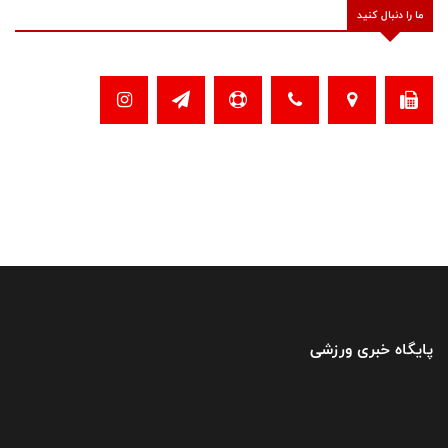
ما را دنبال کنید
پایگاه خبری ورزشی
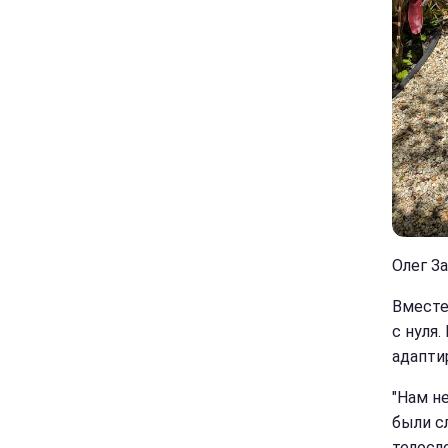
Олег З
Вместе
с нуля
адапти
"Нам н
были с
телосл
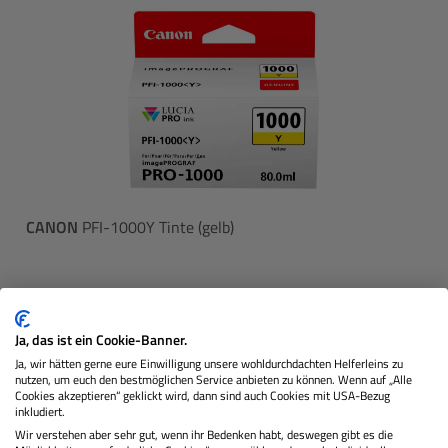
CANON
PFI-1000Y Tinte (gelb)
Lagernd
Ja, das ist ein Cookie-Banner.
Ja, wir hätten gerne eure Einwilligung unsere wohldurchdachten Helferleins zu
nutzen, um euch den bestmöglichen Service anbieten zu können. Wenn auf „Alle
55,90 €
Sie zahlen heute
Cookies akzeptieren“ geklickt wird, dann sind auch Cookies mit USA-Bezug
Regulärer 
inkludiert.
Wir verstehen aber sehr gut, wenn ihr Bedenken habt, deswegen gibt es die
In den Warenkorb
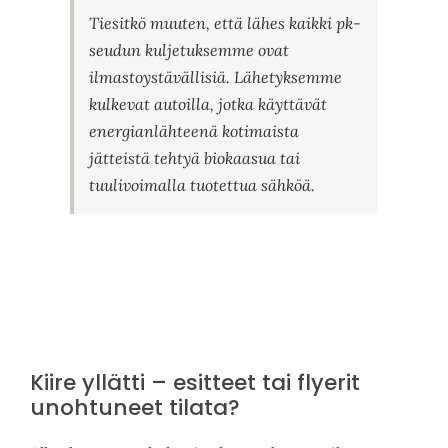
Tiesitkö muuten, että lähes kaikki pk-
seudun kuljetuksemme ovat
ilmastoystävällisiä. Lähetyksemme
kulkevat autoilla, jotka käyttävät
energianlähteenä kotimaista
jätteistä tehtyä biokaasua tai
tuulivoimalla tuotettua sähköä.
Kiire yllätti –
esitteet tai
flyerit
unohtuneet
tila
ta
?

■ What needs to be done
Write out the records above once more, word for word, with no pictures.

■ Expected answer
ما را دنبال کنید
پایگاه خبری ورزشی
Олег З
Вместе
с нуля
адапти
"Нам н
были с
телосл
CANON
PFI-1000Y Tinte (gelb)
Lagernd
Ja, das ist ein Cookie-Banner.
Ja, wir hätten gerne eure Einwilligung unsere wohldurchdachten Helferleins zu
nutzen, um euch den bestmöglichen Service anbieten zu können. Wenn auf „Alle
55,90 €
Sie zahlen heute
Cookies akzeptieren“ geklickt wird, dann sind auch Cookies mit USA-Bezug
Regulärer 
inkludiert.
Wir verstehen aber sehr gut, wenn ihr Bedenken habt, deswegen gibt es die
In den Warenkorb
Tiesitkö muuten, että lähes kaikki pk-
seudun kuljetuksemme ovat
ilmastoystävällisiä. Lähetyksemme
kulkevat autoilla, jotka käyttävät
energianlähteenä kotimaista
jätteistä tehtyä biokaasua tai
tuulivoimalla tuotettua sähköä.
Kiire yllätti –
esitteet tai
flyerit
unohtuneet
tila
ta
?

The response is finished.